Ça va sans dire, o resultado é que o costume de comprar ainda mais exemplares dos exclusivos com o único propósito de revendê-los com margens de até 200% é protagonista de tanta discussão dentro da comunidade espanhola (e não só, ela é assumido). 

Jogos de tabuleiro e especulação: entre a ética e o lucro

Um exemplo de Kickstarter exclusivo para a campanha Blood Rage.

Onde a ética e o lucro se encontram nos jogos de mesa?

É impossível dar uma resposta unívoca e definitiva, pois cada um tem seu próprio paradigma de valores éticos. Podemos, no entanto, tentar raciocinar com bom senso, partindo de um dado numérico.

Vamos levar em consideração que os jogos de mesa não são ações, mas sim fontes de diversão e agregação, conforme estabelecido.

Também levamos em consideração que eles continuam sendo um bem econômico, que, portanto, quer queira quer não, obedece às leis do mercado.

Vamos tentar dar substância a este longo raciocínio, vamos tentar chegar a um ponto.

Mas, para chegar lá, é preciso começar: então, por onde começar, eu me perguntei.

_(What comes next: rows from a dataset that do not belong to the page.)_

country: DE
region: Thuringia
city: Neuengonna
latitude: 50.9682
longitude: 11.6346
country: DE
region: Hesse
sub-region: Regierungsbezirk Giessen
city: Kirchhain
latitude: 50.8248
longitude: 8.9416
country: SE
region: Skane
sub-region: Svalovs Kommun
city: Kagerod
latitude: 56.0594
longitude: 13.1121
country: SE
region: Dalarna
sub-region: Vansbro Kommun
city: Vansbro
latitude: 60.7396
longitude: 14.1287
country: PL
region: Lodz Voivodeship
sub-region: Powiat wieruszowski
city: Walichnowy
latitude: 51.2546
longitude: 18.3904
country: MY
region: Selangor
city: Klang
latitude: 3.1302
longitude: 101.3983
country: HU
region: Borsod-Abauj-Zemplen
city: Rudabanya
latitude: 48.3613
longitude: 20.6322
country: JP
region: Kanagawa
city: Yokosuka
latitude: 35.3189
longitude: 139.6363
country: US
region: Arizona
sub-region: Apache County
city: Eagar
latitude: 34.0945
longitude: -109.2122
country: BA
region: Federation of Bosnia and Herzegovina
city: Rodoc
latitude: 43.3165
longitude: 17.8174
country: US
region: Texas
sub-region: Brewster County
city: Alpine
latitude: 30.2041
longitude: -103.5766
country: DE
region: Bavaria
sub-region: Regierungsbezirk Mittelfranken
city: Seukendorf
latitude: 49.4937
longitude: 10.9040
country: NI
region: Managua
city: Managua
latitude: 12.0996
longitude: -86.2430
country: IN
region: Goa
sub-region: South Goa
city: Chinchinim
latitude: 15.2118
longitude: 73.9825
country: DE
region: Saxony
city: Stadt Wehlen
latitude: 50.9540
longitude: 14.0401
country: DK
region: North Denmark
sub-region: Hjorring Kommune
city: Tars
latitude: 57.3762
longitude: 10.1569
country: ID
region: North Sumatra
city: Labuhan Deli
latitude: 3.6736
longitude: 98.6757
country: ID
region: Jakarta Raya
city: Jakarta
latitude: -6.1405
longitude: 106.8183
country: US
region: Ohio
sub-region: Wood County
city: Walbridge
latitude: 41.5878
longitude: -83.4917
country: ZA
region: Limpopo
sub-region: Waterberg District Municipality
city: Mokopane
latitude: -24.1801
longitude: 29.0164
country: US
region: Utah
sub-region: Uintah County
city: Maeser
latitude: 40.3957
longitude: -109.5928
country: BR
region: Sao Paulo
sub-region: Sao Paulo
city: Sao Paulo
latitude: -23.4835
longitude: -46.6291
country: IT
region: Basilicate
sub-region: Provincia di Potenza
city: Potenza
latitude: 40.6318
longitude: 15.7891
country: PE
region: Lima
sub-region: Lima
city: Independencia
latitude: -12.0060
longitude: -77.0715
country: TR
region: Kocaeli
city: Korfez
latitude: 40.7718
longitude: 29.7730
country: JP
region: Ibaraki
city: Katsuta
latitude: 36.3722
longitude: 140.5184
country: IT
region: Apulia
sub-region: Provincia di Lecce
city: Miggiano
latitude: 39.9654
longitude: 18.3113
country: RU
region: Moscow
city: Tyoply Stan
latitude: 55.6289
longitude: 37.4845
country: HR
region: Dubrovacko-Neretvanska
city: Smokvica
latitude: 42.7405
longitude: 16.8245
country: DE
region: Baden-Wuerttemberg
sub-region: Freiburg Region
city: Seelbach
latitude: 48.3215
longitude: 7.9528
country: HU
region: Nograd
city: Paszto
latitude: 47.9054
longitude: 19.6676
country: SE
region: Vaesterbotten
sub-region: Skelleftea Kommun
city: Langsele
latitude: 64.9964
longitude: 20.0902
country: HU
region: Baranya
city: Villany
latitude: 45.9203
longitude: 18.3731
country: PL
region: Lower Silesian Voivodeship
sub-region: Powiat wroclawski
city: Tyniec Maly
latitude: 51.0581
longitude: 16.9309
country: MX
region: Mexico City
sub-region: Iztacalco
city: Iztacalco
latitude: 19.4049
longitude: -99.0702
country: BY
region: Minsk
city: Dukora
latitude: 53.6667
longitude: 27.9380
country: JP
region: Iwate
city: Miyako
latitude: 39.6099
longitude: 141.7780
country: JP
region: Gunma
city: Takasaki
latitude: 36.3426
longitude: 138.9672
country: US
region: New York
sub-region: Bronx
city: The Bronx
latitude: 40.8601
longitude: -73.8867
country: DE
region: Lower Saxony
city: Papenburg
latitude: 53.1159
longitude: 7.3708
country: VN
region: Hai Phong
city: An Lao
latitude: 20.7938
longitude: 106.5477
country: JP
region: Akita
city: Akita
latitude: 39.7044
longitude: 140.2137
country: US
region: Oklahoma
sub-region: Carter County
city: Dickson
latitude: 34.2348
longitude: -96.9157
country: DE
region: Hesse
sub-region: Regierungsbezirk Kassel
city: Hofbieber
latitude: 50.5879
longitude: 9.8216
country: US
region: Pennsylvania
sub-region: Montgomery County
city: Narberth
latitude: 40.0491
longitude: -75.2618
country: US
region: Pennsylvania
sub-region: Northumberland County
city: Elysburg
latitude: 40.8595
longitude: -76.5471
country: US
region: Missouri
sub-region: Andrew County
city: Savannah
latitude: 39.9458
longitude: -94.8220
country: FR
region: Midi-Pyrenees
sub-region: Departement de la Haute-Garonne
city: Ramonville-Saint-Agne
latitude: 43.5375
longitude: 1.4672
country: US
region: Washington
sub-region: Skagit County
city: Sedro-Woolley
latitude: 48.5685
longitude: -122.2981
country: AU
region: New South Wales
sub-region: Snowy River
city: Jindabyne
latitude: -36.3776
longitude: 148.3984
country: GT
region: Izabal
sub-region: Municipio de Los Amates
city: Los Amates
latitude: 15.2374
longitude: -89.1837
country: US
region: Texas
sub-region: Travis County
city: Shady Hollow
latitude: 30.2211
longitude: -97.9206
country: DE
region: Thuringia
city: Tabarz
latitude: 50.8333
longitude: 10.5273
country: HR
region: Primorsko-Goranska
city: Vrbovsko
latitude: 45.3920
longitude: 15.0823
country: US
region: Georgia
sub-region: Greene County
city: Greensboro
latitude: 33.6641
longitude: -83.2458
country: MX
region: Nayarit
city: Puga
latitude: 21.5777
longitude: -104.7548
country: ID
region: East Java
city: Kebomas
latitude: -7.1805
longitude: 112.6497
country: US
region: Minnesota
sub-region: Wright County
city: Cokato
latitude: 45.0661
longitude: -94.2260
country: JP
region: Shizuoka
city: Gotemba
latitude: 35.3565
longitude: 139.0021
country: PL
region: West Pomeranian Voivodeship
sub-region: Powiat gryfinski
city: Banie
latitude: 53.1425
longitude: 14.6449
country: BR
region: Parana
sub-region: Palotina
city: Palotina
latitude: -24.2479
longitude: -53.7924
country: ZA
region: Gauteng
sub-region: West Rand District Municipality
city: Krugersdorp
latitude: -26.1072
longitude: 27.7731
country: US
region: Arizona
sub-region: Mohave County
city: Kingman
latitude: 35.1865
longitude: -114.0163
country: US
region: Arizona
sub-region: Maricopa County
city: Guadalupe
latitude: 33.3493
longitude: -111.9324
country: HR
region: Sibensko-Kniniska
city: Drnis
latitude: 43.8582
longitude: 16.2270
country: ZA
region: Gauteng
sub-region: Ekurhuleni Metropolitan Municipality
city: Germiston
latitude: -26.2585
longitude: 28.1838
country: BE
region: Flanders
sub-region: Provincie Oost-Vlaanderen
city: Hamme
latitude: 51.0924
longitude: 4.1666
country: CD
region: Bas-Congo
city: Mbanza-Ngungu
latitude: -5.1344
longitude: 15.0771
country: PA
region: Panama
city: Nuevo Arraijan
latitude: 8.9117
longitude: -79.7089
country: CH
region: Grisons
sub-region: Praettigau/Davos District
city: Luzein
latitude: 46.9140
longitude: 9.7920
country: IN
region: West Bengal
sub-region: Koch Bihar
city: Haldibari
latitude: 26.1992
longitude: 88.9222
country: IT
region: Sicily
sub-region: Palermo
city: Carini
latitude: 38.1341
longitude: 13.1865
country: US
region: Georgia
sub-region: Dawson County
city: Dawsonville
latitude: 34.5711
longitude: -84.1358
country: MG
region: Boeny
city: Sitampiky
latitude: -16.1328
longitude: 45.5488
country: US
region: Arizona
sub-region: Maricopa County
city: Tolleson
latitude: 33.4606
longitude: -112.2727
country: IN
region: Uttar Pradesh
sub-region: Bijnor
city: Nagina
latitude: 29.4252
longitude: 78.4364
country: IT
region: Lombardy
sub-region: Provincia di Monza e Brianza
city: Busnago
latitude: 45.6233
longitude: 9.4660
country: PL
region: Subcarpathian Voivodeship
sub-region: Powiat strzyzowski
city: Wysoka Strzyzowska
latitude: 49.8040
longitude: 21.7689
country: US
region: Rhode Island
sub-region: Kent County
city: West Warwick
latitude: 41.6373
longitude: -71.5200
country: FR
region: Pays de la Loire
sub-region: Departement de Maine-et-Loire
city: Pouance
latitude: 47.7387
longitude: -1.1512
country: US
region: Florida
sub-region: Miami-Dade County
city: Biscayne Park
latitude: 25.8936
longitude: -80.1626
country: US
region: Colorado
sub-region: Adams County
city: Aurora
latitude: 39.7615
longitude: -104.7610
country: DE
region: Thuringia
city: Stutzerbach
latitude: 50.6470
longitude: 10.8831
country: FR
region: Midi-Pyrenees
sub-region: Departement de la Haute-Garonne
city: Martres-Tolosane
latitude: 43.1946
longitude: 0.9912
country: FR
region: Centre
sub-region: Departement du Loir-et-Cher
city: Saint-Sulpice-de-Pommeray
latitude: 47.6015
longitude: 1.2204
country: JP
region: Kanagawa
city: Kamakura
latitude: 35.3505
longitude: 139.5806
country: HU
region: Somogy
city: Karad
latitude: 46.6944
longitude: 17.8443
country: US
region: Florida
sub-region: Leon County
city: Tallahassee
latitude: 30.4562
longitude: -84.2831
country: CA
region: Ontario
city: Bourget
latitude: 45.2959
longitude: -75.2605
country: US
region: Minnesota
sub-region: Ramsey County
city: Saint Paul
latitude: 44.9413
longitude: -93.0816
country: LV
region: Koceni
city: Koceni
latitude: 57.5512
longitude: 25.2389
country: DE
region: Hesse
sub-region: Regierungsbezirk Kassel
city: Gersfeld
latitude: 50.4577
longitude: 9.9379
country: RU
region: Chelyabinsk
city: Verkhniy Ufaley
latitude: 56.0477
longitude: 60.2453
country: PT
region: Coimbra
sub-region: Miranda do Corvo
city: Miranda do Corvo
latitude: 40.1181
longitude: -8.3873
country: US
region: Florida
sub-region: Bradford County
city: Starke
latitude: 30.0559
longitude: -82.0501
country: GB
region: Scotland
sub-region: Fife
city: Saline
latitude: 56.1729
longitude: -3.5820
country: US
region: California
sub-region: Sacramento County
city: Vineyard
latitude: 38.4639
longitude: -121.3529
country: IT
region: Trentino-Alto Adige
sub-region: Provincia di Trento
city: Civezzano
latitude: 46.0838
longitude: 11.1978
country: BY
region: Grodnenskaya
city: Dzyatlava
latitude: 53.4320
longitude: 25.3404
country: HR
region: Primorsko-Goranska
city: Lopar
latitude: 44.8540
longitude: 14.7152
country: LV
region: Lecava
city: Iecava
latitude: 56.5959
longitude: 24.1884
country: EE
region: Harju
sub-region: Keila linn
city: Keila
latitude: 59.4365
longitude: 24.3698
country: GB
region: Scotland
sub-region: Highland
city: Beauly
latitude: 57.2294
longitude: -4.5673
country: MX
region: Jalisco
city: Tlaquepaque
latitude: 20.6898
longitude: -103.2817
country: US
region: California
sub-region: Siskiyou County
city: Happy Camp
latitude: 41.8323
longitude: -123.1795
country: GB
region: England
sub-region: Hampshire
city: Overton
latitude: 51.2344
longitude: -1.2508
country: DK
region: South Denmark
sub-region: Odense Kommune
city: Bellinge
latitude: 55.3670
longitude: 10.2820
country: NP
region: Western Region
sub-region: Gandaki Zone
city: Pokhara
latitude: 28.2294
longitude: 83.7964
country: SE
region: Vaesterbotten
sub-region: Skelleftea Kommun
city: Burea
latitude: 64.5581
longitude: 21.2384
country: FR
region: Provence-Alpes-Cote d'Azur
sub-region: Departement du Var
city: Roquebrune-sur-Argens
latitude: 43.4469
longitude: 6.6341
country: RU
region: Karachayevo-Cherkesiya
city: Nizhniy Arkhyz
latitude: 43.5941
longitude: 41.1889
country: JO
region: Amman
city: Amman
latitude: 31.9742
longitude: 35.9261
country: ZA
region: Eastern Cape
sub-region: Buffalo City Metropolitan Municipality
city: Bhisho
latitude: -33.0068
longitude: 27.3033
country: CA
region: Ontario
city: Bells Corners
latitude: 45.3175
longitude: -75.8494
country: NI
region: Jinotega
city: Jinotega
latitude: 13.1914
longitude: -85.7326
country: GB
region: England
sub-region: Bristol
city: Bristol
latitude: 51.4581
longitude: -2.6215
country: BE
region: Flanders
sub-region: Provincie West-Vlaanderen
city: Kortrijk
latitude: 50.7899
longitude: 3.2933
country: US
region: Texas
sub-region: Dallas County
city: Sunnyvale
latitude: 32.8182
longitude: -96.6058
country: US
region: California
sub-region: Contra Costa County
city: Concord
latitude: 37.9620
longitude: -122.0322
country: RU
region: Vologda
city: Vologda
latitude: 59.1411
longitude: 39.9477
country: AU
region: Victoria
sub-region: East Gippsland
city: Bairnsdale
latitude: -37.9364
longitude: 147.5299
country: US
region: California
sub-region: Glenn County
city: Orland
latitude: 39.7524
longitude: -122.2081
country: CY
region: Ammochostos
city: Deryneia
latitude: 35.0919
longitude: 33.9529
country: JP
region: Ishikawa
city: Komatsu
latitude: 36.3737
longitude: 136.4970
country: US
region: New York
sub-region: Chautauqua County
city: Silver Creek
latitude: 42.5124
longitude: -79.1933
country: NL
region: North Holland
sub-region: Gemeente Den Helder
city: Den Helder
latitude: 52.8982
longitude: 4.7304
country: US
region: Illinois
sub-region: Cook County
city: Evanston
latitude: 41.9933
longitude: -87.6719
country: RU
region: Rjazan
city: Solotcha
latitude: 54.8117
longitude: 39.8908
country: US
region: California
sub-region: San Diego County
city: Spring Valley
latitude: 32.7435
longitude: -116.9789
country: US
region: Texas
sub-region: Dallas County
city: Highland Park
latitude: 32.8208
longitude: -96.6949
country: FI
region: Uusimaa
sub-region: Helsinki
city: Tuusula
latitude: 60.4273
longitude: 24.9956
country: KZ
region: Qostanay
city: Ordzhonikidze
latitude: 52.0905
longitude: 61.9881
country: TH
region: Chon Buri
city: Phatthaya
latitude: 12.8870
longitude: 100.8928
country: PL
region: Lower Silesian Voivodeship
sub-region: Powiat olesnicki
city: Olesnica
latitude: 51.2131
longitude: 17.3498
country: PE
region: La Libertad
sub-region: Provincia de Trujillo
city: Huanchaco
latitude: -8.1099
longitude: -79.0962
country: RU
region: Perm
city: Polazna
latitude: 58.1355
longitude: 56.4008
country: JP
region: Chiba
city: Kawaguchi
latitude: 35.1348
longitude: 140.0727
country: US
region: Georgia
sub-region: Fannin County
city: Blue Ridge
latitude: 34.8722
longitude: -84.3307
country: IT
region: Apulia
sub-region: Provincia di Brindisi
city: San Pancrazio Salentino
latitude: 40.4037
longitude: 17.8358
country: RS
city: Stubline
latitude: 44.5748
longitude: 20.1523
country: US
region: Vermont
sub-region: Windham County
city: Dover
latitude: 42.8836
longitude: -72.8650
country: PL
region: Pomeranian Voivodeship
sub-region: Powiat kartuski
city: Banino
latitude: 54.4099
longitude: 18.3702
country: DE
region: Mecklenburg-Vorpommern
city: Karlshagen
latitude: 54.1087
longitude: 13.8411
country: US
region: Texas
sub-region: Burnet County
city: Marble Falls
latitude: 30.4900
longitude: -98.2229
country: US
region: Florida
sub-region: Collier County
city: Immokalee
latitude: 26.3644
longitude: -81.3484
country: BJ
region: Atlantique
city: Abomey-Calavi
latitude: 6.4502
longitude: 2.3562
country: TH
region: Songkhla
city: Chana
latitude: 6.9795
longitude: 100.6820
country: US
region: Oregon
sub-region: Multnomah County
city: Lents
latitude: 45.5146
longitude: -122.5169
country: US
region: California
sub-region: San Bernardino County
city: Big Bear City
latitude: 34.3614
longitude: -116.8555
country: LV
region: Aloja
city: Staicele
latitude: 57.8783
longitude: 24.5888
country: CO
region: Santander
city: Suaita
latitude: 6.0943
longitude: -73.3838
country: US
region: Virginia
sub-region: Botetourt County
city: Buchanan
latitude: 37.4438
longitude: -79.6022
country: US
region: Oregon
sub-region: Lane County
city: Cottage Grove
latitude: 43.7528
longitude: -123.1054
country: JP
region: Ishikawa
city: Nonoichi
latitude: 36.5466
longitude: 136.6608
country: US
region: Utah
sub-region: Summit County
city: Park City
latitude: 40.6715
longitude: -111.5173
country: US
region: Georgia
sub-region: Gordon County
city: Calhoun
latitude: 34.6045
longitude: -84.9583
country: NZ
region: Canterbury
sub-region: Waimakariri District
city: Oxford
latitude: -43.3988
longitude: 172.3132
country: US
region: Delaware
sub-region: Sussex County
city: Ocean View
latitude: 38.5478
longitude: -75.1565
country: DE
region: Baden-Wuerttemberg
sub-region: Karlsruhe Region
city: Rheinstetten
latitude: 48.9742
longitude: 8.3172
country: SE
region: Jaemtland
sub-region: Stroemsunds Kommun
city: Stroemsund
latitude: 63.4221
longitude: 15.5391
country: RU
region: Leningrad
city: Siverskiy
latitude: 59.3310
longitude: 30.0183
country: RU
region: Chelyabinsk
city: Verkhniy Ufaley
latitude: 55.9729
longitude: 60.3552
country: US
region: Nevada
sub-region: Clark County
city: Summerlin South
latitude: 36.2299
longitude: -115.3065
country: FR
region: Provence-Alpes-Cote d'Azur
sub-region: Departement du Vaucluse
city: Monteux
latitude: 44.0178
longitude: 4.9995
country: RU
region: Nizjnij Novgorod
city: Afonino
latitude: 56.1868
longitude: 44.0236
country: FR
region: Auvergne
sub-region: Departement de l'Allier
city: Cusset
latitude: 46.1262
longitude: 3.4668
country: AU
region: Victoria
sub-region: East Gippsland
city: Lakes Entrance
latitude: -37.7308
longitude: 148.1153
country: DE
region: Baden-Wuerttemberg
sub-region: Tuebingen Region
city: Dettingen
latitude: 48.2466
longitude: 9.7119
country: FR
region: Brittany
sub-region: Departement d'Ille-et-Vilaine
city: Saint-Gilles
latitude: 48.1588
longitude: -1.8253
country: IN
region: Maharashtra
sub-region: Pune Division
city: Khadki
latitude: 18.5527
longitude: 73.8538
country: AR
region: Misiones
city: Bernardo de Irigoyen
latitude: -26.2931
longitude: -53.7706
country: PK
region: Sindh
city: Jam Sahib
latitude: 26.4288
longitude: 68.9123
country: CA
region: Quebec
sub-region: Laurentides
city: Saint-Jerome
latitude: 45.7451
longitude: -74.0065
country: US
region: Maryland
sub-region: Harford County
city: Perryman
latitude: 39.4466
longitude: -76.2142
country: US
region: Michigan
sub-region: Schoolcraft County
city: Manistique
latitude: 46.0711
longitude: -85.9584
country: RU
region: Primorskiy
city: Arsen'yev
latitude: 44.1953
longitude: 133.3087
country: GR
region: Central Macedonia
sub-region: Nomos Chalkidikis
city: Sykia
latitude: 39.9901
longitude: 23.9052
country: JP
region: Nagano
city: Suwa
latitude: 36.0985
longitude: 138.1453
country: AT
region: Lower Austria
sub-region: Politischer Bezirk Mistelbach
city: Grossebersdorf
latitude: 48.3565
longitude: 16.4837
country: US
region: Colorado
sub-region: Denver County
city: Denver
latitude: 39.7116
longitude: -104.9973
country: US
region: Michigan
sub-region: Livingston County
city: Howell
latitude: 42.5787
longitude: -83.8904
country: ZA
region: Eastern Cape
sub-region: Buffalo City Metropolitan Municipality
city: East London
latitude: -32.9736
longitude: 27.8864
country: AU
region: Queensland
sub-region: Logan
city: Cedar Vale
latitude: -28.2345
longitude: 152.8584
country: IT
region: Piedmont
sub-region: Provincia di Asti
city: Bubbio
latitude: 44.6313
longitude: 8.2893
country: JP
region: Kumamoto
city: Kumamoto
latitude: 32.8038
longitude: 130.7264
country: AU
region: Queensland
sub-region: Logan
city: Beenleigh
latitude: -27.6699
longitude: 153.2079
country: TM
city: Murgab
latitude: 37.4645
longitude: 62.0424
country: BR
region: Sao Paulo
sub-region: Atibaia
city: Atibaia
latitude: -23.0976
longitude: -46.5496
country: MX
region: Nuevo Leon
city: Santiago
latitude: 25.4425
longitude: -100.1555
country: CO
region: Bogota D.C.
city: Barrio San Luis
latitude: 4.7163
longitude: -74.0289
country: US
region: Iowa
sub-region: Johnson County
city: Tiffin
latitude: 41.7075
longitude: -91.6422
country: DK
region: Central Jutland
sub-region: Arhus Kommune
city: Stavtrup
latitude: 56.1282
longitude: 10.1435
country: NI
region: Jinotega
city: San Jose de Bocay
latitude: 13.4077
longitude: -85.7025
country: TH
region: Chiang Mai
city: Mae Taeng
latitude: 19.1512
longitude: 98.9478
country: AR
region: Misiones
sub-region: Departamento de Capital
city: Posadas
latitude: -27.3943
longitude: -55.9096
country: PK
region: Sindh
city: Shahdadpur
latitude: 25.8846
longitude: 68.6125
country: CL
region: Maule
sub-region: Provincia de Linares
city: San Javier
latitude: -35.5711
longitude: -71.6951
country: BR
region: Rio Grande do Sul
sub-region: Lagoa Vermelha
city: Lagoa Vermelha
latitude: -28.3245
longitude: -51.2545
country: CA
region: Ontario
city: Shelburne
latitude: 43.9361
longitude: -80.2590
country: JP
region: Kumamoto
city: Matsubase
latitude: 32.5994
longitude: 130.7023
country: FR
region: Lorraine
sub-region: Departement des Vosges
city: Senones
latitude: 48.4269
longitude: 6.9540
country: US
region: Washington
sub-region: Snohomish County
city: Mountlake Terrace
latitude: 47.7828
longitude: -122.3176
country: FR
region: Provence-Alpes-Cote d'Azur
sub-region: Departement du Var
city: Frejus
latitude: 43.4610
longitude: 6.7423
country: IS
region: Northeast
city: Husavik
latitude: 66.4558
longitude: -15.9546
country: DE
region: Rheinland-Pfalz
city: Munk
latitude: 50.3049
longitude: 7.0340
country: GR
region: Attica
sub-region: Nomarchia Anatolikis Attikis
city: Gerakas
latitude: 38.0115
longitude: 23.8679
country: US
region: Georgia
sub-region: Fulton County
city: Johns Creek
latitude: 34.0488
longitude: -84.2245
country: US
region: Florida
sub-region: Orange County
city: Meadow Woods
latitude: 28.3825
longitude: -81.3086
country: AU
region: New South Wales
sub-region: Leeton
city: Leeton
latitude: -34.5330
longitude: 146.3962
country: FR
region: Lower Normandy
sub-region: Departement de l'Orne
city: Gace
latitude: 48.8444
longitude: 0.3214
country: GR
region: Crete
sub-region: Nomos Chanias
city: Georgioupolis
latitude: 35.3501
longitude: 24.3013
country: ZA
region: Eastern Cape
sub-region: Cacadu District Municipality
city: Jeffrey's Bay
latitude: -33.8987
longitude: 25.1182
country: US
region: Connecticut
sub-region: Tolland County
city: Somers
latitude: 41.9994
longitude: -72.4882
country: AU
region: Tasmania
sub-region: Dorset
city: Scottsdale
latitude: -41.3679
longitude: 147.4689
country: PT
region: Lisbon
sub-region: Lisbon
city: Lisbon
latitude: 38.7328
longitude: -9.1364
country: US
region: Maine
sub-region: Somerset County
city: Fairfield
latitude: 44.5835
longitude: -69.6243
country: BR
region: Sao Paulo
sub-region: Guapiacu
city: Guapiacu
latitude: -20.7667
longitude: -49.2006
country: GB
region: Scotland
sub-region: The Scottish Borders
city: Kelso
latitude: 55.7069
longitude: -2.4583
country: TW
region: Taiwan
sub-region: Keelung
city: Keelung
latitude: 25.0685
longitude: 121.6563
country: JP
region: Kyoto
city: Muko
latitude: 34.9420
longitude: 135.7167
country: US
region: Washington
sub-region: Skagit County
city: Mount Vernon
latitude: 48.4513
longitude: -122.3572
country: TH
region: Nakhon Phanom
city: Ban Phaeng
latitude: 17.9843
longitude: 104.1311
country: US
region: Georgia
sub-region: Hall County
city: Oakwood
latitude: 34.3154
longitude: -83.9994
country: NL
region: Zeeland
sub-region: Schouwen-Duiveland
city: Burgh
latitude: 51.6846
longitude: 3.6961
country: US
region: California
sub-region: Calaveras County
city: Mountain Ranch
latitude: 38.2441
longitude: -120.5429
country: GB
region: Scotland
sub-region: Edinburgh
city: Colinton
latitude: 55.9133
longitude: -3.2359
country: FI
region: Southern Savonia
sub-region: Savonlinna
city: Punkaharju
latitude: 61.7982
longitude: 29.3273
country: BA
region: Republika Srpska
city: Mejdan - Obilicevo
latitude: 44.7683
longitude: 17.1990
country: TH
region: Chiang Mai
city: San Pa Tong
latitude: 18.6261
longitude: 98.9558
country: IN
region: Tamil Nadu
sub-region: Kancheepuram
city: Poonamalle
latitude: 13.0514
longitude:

Vamos começar por aqui: em Espanha, o limite máximo possível para classificar o desgaste é cerca de 23%. É verdade, não se trata aqui de usura, não se trata de dinheiro, não estamos no domínio da ilegitimidade, certamente concordamos. No entanto, eu pessoalmente acho que, no nível moral, as duas práticas não são tão distantes; antes de pular na cadeira, gostaria de ressaltar que não estou comparando aqueles que sistematicamente revendem com altas margens a um usurário, absolutamente não. Exclusivamente, identifico algum paralelismo, francamente não tão oculto, mas apenas isso.

Seria, pois, exagero pensar em estabelecer um limiar simbólico à margem de cerca de 25-30%, para além do qual seria legítimo considerar o preço demasiado elevado, do ponto de vista ético? Se eu comprar um KS por € 100 e vender por € 130, fico satisfeito? 

Espero que tal desejo não leve muitas pessoas para o caminho errado; no entanto, se você quiser expressar sua opinião, também pode fazê-lo comentando no final do artigo.

E na dúvida, bom jogo a todos e a todos.